Le musée Jacques-Chirac, situé à Sarran en Corrèze, a été la cible d'un nouveau cambriolage dans la nuit de mardi à mercredi. C'est le troisième vol en dix mois dans cet établissement consacré à l'ancien président de la République. Cette fois encore, des objets personnels ont été dérobés, selon les informations de Libération.
Un butin encore indéterminé
Les gendarmes ont été alertés mercredi matin par le personnel du musée. Sur place, ils ont constaté une effraction par une porte latérale. Le ou les auteurs ont emporté des pièces exposées, mais le préjudice exact n'a pas encore été évalué. Une enquête a été ouverte et confiée à la brigade de recherches de Tulle.
Ce vol intervient après deux précédents cambriolages survenus en novembre 2025 et en mars 2026. Dans ces deux affaires, des objets appartenant à la collection permanente avaient déjà été dérobés. Les enquêteurs n'excluent pas que ces trois faits soient liés, même si aucune interpellation n'a eu lieu à ce jour.
Un lieu symbolique pour la mémoire de Jacques Chirac
Le musée, inauguré en 2000 par Jacques Chirac lui-même, retrace la vie et l'action politique de l'ancien chef de l'État. Il abrite notamment des cadeaux reçus lors de ses voyages officiels, des objets personnels et des documents. Sa valeur symbolique est forte pour la région, d'autant que le président est né à Paris mais a des racines corréziennes.
La mairie de Sarran et la direction du musée ont condamné ces actes. « C'est une atteinte à notre patrimoine et à la mémoire de Jacques Chirac », a déclaré le maire de la commune, Michel Pesteil, cité par France Bleu. Il a appelé à renforcer la sécurité du site.

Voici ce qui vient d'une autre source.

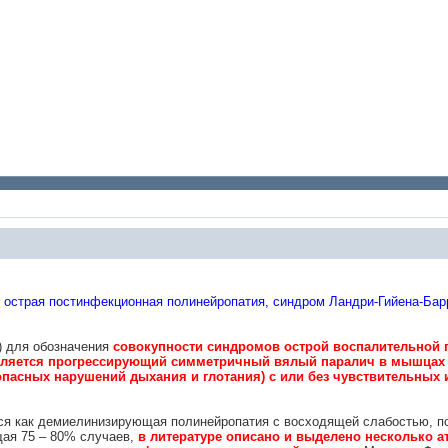
 острая постинфекционная полинейропатия, синдром Ландри-Гийена-Бар
) для обозначения
совокупности синдромов острой воспалительной
вляется прогрессирующий симметричный вялый паралич в мышцах 
асных нарушений дыхания и глотания) с или без чувствительных 
тся как демиелинизирующая полинейропатия с восходящей слабостью, п
ая 75 – 80% случаев,
в литературе описано и выделено несколько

Une série de vols qui inquiète
Cette répétition de cambriolages suscite l'inquiétude parmi les habitants et les élus locaux. Des mesures de surveillance supplémentaires pourraient être mises en place, notamment l'installation de caméras de vidéosurveillance et le renforcement des alarmes. Selon nos informations, les gendarmes privilégient la piste d'un petit groupe de voleurs spécialisés dans les objets de valeur, qui ciblerait les musées de la région.
Le préjudice financier reste pour l'instant inconnu, mais la perte est surtout patrimoniale. Certaines pièces volées sont uniques et difficiles à écouler sur le marché de l'art, ce qui pourrait compliquer la revente. Les enquêteurs espèrent que ces objets réapparaîtront dans des ventes aux enchères ou des brocantes.
Un appel à témoins
La gendarmerie lance un appel à témoins pour tenter d'identifier les auteurs. Toute personne ayant des informations est invitée à contacter la brigade de recherches de Tulle au 05 55 20 00 00. Les investigations se poursuivent pour déterminer les circonstances exactes de ce nouveau vol et tenter de retrouver les objets dérobés.